In late 2008, Selk's book was published. "10-Minute Toughness – The Mental-Training Program for Winning Before the Game Begins" outlines his program to help athletes improve their self-confidence and is illustrated with examples from among the numerous NFL and MLB players, coaches and Olympians with whom he has worked.
Selk is rightfully proud of his work. Though "10-Minute Toughness" has not yet cracked the New York Times best-seller list for hardcover advice books, the author sees his time is coming. "I think the prediction is that it is going to be the best-selling sports psychology book of all time," Selk explained. "It has done really well in the year and a half that it has been out."
I read Selk's book during the winter months and made a note to contact him even before the return of Mark McGwire, the Cardinals new hitting coach who touts visualization. In the following interview, Jason graciously covered a wide variety of topics including his methods, their applications to athletes including Cardinals players and his interaction with the coaching staff.

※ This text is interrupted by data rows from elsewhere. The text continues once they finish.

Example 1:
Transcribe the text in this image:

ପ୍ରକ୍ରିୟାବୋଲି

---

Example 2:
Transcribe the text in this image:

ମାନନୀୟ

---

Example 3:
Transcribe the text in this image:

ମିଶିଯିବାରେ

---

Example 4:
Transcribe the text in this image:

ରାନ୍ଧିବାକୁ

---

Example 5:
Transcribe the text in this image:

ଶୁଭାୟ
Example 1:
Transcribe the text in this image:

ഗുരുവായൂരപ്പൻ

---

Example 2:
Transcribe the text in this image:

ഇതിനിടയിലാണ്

An outline of our discussion and selected quotes follow, but to hear the entire audio interview, you need to be a subscriber to The Cardinal Nation. If you are not already, why not take advantage of our seven-day free trial and get started now?
In the first segment of the interview, Selk describes his background and how he became a sport psychology consultant. He reveals how he created his program, and offers a look into its three phases - the daily mental workout, what goes into an effective goal-setting program and a relentless solution-focused approach.

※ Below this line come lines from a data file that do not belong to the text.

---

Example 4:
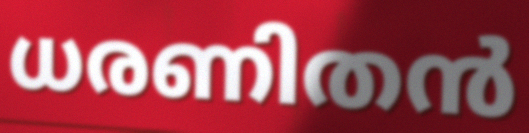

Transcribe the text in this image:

ധരണിതൻ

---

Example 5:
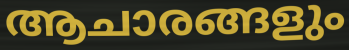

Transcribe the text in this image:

ആചാരങ്ങളും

Selk closed part one with this summary. "You're going to put yourself in a position to be in control of the thoughts in your head and if we can learn to be in control of the thoughts in our head, we are certainly going to have an advantage over controlling the way we feel and the way we perform."
Part 1 (6:45)
Next, Jason explains how he joined the Cardinals organization and how players either enter his program or are encouraged to participate.

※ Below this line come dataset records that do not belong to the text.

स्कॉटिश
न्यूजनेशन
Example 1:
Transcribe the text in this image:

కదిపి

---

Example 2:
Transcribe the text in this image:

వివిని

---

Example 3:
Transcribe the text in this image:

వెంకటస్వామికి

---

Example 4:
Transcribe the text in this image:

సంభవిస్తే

"We've done it both ways," Selk explained. "The Cardinals at times have said ‘Hey, let's pick certain players that we want you to work with.' And there are other times when I go down and present to the whole team."
We discuss the type of players that join his program and the fact that those with off-field problems are treated separately through MLB's Employee Assistance Program. Selk notes its importance. "Usually it is very difficult if you are having off-the-field issues to not have them go on the field with you."
Selk describes how he introduces "10-MT" to major and minor league players each spring through a series of three one-to-two hour presentations covering each of the three phases. He then explains how he works with players during the season to maintain progress.
"Typically, I go down and spend a week and teach the players the program and throughout the season, I spend an hour a week with them or once every two weeks, making sure that everything is going the way it should," Selk said. "If they have any issues they do want to discuss, then I will be there for them."
Part 2 (8:50)
In the third segment, we look at the differences in training those who participate in individual versus team sports and the role of coaches in the latter. Specifically, we discuss how Selk's role complements that of pitching coach Dave Duncan and how he expects to work with the team's new hitting coach when he arrives in Florida soon for his fifth year with the team.
"I haven't yet had a chance to sit down with Mark (McGwire) but I am hopeful that I will do that," Selk said. "I think that what I will be able to do is compliment what he is doing. I would guess that he and I are going to be on the same page.
"I think it was last year when I went to spring training and Coach Duncan pulled me aside. I didn't know what he was going to say. He said, ‘I read your book.' I didn't know with a terrific coach like that what his thoughts were going to be. It was one of the greatest compliments that I had – that he really liked it. It was a lot of the things he was already teaching.
"I hope much of what happens with Mark McGwire is like where I am with Dave Duncan. I am here to make sure I am helping those coaches get what they need from their players," Selk concluded.